Technical note on the treatment of missing data in the 11-station series

In climate science, there are a number of accepted methods to account for missing data in temperature series. This note explains in technical terms what we did for the 11-station series.

Data may be missing for a number of reasons, such as instrument failure, lack of recording by an individual, or a station having closed.

For ease of accessibility, we have posted an excel spreadsheet of the series.

11-Station annual temperature series data (XLS 30 KB)

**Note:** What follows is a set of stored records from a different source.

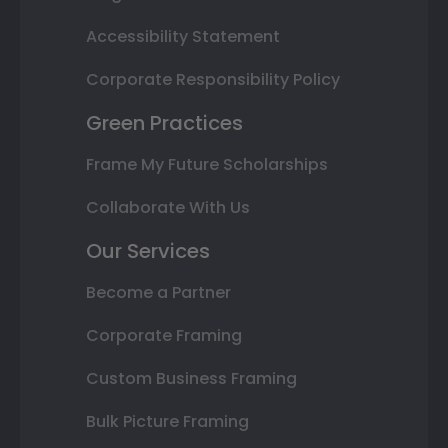
Accessibility Statement
Corporate Responsibility Policy
Green Practices
Frame My Future Scholarships
Collaborate With Us
Our Services
Become a Partner
Corporate Framing
Custom Business Framing
Bulk Picture Framing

All raw data for this series are freely available from the NIWA climate database, CliFlo.

CliFlo

Missing months during the year

There are missing months in some of the raw data records. Annual values could be calculated for only those years with no missing months (this was the approach used to produce the graphs linked to below), but this would disregard a significant amount of information.

'Eleven-station' series temperature data

Alternatively, an annual average can be calculated even if some months are missing. This should not be done by simply averaging the temperatures from the non-missing months – the annual value would then be biased low if a summer month was missing, or biased high if a winter month was missing. The correct procedure is:

  • calculate the monthly anomalies by subtracting the climatology for that month (in this case the 1961-1990 average), then
  • average the monthly anomalies to obtain the annual anomaly, ignoring missing months.

There is a trade-off between getting the most out of the data we have, and increasing the uncertainty in the estimated annual value.

For the spreadsheet, we have decided to allow just one missing month in any year. This adds about 50 station-years to the 11-station series that would otherwise be missing. If two or more months are missing in any year, then the annual average is missing also.

Missing annual values or missing sites

The resulting annual anomaly series for individual sites still has missing values in some years. This can include the situation where a site has not yet started (eg, Invercargill, pre-1949), or has closed (eg, Molesworth, 1994).

The 'eleven'-station average is simply the average of the individual station anomalies over those stations where the annual anomaly is available.

This is a very important point, often misunderstood. Averaging the anomalies (deviations from climatology at each site respectively), and not the actual temperatures, means that no bias is introduced if the number of cold versus warm sites fluctuates during the period of analysis. For example, over the period 1931-1937, Palmerston North is colder than Queenstown in ‘anomaly’ terms, even though Queenstown is colder by about 3 °C in absolute terms. Using the absolute numbers will bias the results; using the anomalies will not.

In the early years of the series, there are five sites, Tauranga, Hamilton, Ruapehu, Palmerston North, and Queenstown (although Ruapehu is often missing). Ruapehu and Queenstown are the coldest sites in absolute terms. In later years, there are more ‘warm’ sites in absolute terms. This might lead someone to conclude that the series has a fake warming trend. But that conclusion would be based on a fundamental misunderstanding. What we are analysing is whether the temperature is getting colder or warmer at each site where there is data: the trend will be shown in the anomalies, not the actual temperatures, so use the anomalies.